化妆师挺生气,这个中年妇女第二次抹鱼肝油时,轻轻的呸了几下,然后涂到我的嘴唇上,抹了抹,这下子我绝对不会再伸舌头了。
再往后,她把我已经烂的不能再烂的衣服又撕成了一些布条,拿火烧了烧,再次准备就绪时,我照着镜子一看,倒吸了一口凉气。
这妆化的,估计回到家里我妈都认不出来我,何况在影片里。
后来很多年后,我真的在电视上看到了当年自己拍的场景,剪辑只给了我几秒钟,一晃而过,但是反复观察后,我还是找到了自己,只是那脸着实很难分辨出来我当时长啥样。
就是为了这个几秒钟的片段,我们先是试着冲了17次,达到满意效果后,开始正式开拍。
我跟大伙一样,作为一个连仅剩的战士,执行最后的任务,为的是坚决堵住南逃的敌人,卡死这条公路,在几分钟抢占了这个高地,在悬崖上直接架起机枪,毫不犹豫疯狂的射击。

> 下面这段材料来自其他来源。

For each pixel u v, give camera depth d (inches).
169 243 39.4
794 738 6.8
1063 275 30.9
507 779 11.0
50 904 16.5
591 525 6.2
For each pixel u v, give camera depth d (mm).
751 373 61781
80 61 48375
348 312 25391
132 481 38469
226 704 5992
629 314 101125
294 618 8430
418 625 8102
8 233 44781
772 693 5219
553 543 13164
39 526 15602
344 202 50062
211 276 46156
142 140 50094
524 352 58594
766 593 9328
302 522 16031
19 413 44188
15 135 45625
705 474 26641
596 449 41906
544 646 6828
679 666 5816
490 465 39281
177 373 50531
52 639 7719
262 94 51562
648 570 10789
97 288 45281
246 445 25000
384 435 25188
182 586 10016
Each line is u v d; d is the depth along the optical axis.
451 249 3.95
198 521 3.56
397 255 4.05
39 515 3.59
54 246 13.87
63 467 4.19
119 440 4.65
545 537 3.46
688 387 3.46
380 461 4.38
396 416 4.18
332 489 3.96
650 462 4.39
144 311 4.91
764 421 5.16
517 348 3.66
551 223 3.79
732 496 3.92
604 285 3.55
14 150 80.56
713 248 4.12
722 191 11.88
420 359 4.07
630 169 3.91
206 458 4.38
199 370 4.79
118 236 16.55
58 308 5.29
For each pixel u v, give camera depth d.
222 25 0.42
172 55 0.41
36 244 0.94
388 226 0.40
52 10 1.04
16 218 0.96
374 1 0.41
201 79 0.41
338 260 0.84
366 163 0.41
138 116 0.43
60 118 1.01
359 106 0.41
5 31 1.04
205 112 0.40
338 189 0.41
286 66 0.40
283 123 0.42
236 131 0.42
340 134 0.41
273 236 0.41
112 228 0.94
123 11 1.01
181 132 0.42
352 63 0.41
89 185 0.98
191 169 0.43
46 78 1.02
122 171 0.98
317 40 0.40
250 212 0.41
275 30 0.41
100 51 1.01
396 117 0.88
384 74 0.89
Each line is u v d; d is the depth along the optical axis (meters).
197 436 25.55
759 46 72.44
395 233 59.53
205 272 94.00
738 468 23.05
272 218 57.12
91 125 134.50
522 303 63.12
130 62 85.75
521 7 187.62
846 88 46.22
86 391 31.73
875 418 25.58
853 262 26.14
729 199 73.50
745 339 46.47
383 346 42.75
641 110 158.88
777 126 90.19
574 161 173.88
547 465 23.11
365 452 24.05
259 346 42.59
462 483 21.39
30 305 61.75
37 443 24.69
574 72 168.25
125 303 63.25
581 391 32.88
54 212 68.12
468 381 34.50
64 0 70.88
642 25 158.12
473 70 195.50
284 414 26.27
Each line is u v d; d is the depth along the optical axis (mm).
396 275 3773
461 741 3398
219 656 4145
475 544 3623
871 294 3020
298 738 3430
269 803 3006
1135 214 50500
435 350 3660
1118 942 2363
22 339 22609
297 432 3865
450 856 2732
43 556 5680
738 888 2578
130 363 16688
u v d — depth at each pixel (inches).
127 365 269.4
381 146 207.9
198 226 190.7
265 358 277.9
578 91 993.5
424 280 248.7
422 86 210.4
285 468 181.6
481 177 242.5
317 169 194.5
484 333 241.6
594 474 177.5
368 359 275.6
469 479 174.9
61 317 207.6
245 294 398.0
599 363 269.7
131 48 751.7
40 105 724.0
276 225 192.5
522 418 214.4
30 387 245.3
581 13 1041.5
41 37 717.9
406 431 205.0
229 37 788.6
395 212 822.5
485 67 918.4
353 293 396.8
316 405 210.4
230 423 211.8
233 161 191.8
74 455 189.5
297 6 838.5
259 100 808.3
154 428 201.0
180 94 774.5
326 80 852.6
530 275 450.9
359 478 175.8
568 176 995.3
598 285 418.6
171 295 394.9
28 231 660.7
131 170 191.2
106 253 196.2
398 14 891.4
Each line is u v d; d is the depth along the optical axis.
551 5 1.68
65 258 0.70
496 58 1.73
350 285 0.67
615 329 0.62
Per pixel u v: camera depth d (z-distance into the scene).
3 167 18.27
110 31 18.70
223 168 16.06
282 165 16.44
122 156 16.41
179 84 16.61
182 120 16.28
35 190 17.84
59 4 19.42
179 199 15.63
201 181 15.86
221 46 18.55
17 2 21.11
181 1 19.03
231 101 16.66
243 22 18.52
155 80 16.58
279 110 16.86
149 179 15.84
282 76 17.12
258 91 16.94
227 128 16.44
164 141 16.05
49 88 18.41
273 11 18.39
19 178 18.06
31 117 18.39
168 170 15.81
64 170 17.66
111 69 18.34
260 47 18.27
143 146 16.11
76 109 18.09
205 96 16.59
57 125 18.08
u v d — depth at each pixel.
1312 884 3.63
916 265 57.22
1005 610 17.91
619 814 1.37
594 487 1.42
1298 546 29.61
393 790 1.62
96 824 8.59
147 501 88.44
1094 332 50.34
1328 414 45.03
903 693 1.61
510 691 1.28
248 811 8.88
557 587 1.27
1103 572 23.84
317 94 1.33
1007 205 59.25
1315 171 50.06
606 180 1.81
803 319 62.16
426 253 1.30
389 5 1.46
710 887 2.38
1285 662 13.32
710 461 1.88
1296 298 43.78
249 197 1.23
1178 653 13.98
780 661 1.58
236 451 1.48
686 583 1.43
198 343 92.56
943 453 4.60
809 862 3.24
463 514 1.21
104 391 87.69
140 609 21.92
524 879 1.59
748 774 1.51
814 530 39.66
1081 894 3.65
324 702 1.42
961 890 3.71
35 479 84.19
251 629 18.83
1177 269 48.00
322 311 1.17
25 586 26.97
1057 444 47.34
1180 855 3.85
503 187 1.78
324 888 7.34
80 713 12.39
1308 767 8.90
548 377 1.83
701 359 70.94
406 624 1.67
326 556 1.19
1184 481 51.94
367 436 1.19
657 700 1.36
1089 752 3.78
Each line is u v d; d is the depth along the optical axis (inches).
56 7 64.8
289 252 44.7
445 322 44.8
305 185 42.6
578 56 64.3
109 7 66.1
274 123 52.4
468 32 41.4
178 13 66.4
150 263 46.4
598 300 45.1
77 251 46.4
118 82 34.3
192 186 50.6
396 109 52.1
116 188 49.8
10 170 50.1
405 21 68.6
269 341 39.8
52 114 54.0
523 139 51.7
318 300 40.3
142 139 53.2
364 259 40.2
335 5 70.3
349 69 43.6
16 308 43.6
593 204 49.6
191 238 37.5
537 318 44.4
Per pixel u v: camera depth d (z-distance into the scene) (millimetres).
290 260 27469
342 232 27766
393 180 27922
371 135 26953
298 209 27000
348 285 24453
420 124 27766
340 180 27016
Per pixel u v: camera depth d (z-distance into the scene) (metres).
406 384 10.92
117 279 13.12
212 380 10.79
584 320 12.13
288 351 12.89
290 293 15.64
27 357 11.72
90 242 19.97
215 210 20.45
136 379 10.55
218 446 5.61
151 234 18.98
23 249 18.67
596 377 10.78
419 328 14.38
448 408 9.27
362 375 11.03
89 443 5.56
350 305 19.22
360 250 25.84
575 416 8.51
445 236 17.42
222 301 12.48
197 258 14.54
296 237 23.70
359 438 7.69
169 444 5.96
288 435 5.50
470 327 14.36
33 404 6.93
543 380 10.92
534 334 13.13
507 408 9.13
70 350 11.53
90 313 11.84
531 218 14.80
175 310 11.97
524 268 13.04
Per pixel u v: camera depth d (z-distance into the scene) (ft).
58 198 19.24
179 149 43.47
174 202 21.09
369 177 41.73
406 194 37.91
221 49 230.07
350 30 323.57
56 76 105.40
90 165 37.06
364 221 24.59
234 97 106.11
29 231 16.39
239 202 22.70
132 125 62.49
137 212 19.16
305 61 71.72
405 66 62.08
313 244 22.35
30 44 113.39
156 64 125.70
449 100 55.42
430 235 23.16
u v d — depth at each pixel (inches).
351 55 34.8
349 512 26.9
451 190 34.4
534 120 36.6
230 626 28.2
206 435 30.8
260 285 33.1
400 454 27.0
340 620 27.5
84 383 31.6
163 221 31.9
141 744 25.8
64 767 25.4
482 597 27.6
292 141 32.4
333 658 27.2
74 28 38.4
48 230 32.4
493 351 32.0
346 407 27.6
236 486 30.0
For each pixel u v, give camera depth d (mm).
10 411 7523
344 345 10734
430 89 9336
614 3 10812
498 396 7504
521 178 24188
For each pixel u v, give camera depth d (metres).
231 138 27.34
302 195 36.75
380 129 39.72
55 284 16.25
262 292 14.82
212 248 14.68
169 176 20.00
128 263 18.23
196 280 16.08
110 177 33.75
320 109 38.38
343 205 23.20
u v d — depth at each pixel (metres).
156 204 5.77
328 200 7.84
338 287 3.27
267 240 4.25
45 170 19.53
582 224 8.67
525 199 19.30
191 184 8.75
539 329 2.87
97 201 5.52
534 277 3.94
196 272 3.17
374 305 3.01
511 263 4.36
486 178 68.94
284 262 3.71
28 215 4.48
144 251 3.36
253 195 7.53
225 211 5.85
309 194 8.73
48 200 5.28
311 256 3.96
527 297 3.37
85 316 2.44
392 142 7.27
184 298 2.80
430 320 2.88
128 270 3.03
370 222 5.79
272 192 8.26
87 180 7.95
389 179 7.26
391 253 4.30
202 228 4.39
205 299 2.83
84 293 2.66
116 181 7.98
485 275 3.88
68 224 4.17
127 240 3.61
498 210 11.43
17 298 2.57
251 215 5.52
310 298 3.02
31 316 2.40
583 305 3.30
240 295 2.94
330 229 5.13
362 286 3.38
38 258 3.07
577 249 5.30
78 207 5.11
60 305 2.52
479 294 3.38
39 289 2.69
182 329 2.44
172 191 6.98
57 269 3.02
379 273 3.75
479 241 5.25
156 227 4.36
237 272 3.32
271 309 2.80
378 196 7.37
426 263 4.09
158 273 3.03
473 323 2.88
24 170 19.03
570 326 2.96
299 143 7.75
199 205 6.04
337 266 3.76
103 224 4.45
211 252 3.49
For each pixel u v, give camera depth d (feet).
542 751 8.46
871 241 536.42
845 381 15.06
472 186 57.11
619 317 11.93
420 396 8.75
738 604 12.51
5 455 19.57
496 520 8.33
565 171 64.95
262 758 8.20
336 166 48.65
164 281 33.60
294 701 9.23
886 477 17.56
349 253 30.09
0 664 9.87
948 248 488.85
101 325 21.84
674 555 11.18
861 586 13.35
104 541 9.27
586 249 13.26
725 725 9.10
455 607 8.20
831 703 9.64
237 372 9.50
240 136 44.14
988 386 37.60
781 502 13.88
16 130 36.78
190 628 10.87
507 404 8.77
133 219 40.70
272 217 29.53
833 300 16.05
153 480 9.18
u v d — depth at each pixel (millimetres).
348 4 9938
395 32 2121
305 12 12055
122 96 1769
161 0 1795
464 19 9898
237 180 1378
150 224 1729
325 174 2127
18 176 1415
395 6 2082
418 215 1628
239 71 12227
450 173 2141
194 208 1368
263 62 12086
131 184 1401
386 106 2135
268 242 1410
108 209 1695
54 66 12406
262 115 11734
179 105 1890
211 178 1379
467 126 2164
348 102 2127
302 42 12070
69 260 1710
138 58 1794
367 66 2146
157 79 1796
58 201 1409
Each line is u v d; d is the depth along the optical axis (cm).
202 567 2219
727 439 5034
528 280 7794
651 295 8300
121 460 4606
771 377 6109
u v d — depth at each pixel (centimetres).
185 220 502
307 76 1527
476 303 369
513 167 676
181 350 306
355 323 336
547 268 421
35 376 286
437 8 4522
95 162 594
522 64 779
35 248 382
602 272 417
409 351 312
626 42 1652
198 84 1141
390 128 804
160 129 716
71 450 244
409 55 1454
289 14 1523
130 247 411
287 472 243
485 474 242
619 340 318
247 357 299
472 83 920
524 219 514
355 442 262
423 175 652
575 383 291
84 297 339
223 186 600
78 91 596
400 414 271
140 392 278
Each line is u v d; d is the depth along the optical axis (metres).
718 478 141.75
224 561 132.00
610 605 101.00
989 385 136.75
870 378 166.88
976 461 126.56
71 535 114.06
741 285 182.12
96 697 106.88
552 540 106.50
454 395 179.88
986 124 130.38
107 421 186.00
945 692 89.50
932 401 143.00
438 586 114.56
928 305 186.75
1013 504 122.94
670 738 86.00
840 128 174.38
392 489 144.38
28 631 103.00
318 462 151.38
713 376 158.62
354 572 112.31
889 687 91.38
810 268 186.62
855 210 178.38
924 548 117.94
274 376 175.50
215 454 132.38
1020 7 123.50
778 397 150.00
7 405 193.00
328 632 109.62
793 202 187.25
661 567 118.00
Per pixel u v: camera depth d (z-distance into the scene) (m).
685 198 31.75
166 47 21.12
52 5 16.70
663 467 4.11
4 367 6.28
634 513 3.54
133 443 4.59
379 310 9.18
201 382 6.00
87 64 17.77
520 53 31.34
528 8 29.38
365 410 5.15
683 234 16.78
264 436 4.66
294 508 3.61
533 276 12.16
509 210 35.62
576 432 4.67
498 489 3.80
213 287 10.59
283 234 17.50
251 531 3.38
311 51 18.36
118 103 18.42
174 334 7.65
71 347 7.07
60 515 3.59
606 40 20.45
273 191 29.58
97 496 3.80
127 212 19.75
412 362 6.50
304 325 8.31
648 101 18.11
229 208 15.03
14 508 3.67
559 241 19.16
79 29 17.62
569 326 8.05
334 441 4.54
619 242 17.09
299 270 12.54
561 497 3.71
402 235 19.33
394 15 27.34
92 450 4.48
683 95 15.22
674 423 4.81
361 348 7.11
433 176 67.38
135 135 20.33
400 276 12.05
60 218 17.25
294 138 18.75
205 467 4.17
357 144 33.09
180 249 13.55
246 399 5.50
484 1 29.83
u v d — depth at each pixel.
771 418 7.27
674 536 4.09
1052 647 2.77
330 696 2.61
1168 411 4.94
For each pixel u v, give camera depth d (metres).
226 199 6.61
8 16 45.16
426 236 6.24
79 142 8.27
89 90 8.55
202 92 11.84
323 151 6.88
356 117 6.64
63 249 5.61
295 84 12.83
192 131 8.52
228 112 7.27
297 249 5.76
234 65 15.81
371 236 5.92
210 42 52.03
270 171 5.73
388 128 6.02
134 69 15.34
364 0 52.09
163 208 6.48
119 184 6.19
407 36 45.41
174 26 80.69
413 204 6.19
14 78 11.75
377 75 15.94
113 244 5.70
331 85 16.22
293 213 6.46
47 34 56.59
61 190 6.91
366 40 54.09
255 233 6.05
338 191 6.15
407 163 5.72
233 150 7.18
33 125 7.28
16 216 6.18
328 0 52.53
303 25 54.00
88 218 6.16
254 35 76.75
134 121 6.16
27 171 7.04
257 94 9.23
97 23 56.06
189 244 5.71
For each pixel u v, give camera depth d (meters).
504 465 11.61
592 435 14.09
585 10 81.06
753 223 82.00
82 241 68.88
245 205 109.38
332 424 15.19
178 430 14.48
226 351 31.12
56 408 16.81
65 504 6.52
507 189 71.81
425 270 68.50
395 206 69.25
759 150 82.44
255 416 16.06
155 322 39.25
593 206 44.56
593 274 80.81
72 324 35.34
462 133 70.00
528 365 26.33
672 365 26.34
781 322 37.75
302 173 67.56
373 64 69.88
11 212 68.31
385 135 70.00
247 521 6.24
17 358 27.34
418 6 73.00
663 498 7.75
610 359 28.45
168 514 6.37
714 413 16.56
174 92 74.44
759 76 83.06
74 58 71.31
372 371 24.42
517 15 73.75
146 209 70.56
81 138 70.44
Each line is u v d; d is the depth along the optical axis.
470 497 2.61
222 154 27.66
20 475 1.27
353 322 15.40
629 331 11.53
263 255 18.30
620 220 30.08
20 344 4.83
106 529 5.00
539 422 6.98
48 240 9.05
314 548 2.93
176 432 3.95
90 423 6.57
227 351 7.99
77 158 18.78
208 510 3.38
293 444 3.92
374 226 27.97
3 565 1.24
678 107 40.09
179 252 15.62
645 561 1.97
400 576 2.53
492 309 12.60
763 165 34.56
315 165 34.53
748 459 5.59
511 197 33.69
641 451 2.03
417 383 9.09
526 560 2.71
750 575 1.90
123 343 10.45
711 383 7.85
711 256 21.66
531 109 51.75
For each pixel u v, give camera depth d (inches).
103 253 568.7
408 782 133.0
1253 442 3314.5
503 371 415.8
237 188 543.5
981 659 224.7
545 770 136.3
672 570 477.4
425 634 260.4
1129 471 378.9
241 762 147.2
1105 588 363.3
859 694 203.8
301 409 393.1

那是一种连续的点射、点射、长连再点射、点射、长连,然后就是不顾一切的扫射
我一反常态,没有按照轻机枪的动作要领左手托在右手的腕上,而是用左手压住枪托,然后不顾一切的疯狂输出。
连续打光了七个弹盘后,我按照当导演的设计,中弹牺牲,趴在阵地上一动不能动。
直到喊“咔!”都没能起来,原因是睡着了,实在太困了。